Patent for oven-baked french fries having deep-fried taste and texture
This patent describes an invention for creating oven-baked French fried potatoes that approximate the attributes and characteristics of deep fat fried French fries. The applicant is claiming that these oven-finished French fries can be differentiated from commercial and prior-art oven fries because they possess a combination of attributes that renders them virtually indistinguishable from deep fried French fries.
The Texture Value of the finished French fries, which correlates with crispness of the fries, is measured with a TA.XT2 Texture Analyzer equipped with 25k load cell. The texture analyzer is configured with a rectangular, blunt steel plate probe (3.0 mm thickness, 70 mm width, 90 mm length). A “Compression Test” on a single French fry is run to generate a plot of Force (grams) vs. Time (sec), from which the Texture Value is obtained.
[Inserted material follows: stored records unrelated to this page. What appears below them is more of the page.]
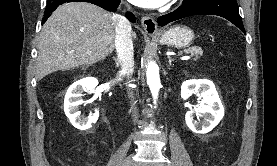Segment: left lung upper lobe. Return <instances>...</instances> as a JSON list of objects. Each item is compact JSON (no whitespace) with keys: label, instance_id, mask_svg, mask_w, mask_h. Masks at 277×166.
Masks as SVG:
<instances>
[{"label":"left lung upper lobe","instance_id":"left-lung-upper-lobe-1","mask_svg":"<svg viewBox=\"0 0 277 166\" xmlns=\"http://www.w3.org/2000/svg\"><path fill=\"white\" fill-rule=\"evenodd\" d=\"M193 0H183V3H188V2H191Z\"/></svg>","mask_w":277,"mask_h":166}]
</instances>
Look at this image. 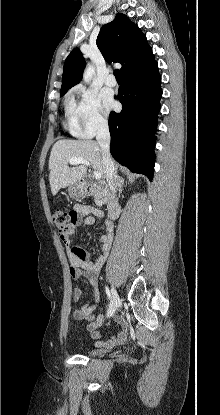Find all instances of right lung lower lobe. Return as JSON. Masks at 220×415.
Returning <instances> with one entry per match:
<instances>
[{
	"mask_svg": "<svg viewBox=\"0 0 220 415\" xmlns=\"http://www.w3.org/2000/svg\"><path fill=\"white\" fill-rule=\"evenodd\" d=\"M161 96V76L153 59L123 75L117 96L122 111H112L109 115L112 156L132 172L146 175L150 181L155 163L154 132Z\"/></svg>",
	"mask_w": 220,
	"mask_h": 415,
	"instance_id": "98d812e1",
	"label": "right lung lower lobe"
}]
</instances>
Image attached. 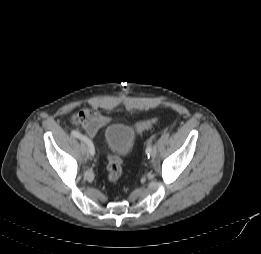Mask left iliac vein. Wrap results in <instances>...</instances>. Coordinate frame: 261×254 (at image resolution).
Wrapping results in <instances>:
<instances>
[{
    "mask_svg": "<svg viewBox=\"0 0 261 254\" xmlns=\"http://www.w3.org/2000/svg\"><path fill=\"white\" fill-rule=\"evenodd\" d=\"M156 153H157L156 148H154L153 151H152V157H155Z\"/></svg>",
    "mask_w": 261,
    "mask_h": 254,
    "instance_id": "4c4485c4",
    "label": "left iliac vein"
}]
</instances>
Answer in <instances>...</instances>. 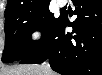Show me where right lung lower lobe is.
<instances>
[{"mask_svg":"<svg viewBox=\"0 0 102 75\" xmlns=\"http://www.w3.org/2000/svg\"><path fill=\"white\" fill-rule=\"evenodd\" d=\"M77 18L60 20L45 41L20 63L39 64L49 59L51 68L62 75H102V0H73ZM73 28L72 33L66 27Z\"/></svg>","mask_w":102,"mask_h":75,"instance_id":"98d812e1","label":"right lung lower lobe"}]
</instances>
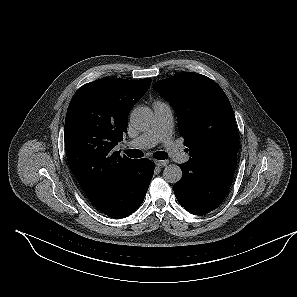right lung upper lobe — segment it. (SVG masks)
I'll list each match as a JSON object with an SVG mask.
<instances>
[{
	"mask_svg": "<svg viewBox=\"0 0 297 297\" xmlns=\"http://www.w3.org/2000/svg\"><path fill=\"white\" fill-rule=\"evenodd\" d=\"M151 79L104 78L80 87L69 104L64 129L71 171L90 202L104 207L136 160L113 148L127 131L128 114Z\"/></svg>",
	"mask_w": 297,
	"mask_h": 297,
	"instance_id": "cb5924a9",
	"label": "right lung upper lobe"
}]
</instances>
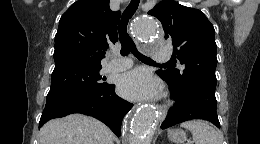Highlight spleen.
Returning a JSON list of instances; mask_svg holds the SVG:
<instances>
[{
	"instance_id": "3e777b00",
	"label": "spleen",
	"mask_w": 260,
	"mask_h": 144,
	"mask_svg": "<svg viewBox=\"0 0 260 144\" xmlns=\"http://www.w3.org/2000/svg\"><path fill=\"white\" fill-rule=\"evenodd\" d=\"M180 126L192 133L195 144H222V136L207 122L193 120L184 122Z\"/></svg>"
}]
</instances>
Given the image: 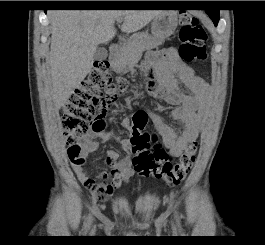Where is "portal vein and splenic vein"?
Here are the masks:
<instances>
[{
    "instance_id": "portal-vein-and-splenic-vein-1",
    "label": "portal vein and splenic vein",
    "mask_w": 265,
    "mask_h": 245,
    "mask_svg": "<svg viewBox=\"0 0 265 245\" xmlns=\"http://www.w3.org/2000/svg\"><path fill=\"white\" fill-rule=\"evenodd\" d=\"M117 23L118 24L122 23V19H117Z\"/></svg>"
}]
</instances>
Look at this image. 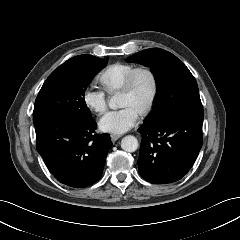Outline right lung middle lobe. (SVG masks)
I'll return each mask as SVG.
<instances>
[{"instance_id":"dd1d6c3e","label":"right lung middle lobe","mask_w":240,"mask_h":240,"mask_svg":"<svg viewBox=\"0 0 240 240\" xmlns=\"http://www.w3.org/2000/svg\"><path fill=\"white\" fill-rule=\"evenodd\" d=\"M107 60H92L62 64L55 69L40 89L33 117L63 116L75 120L92 119L86 106L84 92L94 74L105 67Z\"/></svg>"}]
</instances>
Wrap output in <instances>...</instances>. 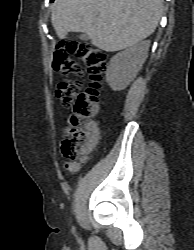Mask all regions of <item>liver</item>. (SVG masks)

Patent for gelling agent for use in cosmetic compositions for long-wearing properties
This invention is a clear gel cosmetic composition comprising a bis-urea gelling agent and at least one oil in the production of antiperspirant/deodorant and lip products. The composition is highly wearable, transfer-resistant, and has excellent long wearing properties.
The TA.XT2i Texture Analyzer is used to measure stickiness of the gelling agent.